Learn how to configure flagging thresholds for your models.
Moderation API flags content based on the models you’ve added to your project. A piece of content is flagged when all the non-neutral labels of a model have a score above the configured flagging threshold.By default, the threshold is set to 0.5 (i.e., 50% confidence). However, you can configure a separate threshold for each label in your project to fit your specific needs. Setting a higher threshold makes the model less likely to flag content, while lowering it makes it more sensitive to potential issues.
Choosing different flagging thresholds allows you to control how strict the moderation should be for various types of content.• If you’d like to be more lenient, you can increase the threshold (e.g., to 0.75). The model will only flag content if it is at least 75% confident that a non-neutral label applies.
• To be more cautious, you can lower the threshold (e.g., to 0.25). Even a 25% confidence level for a non-neutral label would be enough for the content to be flagged.
Copy
{ // Threshold set to 0.5 "flagged": false, // 👈 not flagged "original": "Only hobbits live in the shire", "toxicity": { "label": "NEUTRAL", "score": 0.72952238, "label_scores": { // ... "TOXICITY": 0.27047762, // 👈 score not above 0.5 "NEUTRAL": 0.72952238 } }}
Adjusting the flagging threshold won’t change the actual confidence scores
given by the model—they remain the same. Instead, altering the threshold only
impacts whether the final flagged field in the API response is set to true or
false.
Thresholds can be independently configured for each model and label. This flexibility
allows you to be more cautious with certain subject matter while remaining lenient
with others. If any model involved in the analysis has a non-neutral
label that exceeds its respective threshold, the flagged field will be set to true.

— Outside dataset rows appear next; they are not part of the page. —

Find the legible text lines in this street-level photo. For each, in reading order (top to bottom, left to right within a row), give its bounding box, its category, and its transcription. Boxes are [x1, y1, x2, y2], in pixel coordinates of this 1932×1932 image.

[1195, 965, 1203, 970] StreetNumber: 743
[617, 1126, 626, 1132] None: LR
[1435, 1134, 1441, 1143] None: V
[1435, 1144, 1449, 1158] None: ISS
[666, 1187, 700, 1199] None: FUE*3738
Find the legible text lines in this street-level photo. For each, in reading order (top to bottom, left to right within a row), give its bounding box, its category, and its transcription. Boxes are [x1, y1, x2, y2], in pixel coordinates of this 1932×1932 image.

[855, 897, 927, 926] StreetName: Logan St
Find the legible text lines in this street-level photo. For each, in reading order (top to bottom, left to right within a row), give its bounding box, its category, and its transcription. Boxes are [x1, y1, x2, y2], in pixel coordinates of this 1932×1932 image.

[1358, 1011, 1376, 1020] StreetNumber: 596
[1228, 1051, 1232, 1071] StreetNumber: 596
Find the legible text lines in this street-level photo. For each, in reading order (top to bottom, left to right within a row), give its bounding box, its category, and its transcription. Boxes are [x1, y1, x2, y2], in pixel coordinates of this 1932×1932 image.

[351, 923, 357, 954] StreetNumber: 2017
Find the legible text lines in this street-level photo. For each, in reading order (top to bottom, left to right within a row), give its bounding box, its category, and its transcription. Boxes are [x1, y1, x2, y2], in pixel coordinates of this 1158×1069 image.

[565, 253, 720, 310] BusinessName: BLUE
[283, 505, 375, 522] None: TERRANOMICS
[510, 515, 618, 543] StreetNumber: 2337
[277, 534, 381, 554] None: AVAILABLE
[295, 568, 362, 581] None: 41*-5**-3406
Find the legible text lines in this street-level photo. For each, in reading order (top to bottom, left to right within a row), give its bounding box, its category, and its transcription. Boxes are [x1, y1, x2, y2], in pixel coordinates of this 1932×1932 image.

When using review queues, the flagged field is
often used to filter content and prioritize items that may require your attention
or moderation. By default, only flagged content enters the review queue. You can
also use the flagged field in your application code to make immediate decisions about
how to handle content (e.g., pushing it for review or blocking it outright). This
mechanism enables you to adjust thresholds on the fly without making extensive code
changes.
Some models, such as profanity detectors, or email matchers, return a list of flagged terms rather than probability scores. In these cases, the item is flagged if the model finds any matched terms. This means no explicit threshold configuration is necessary for certain types of “recognizer” models—they simply flag content when certain triggers are detected.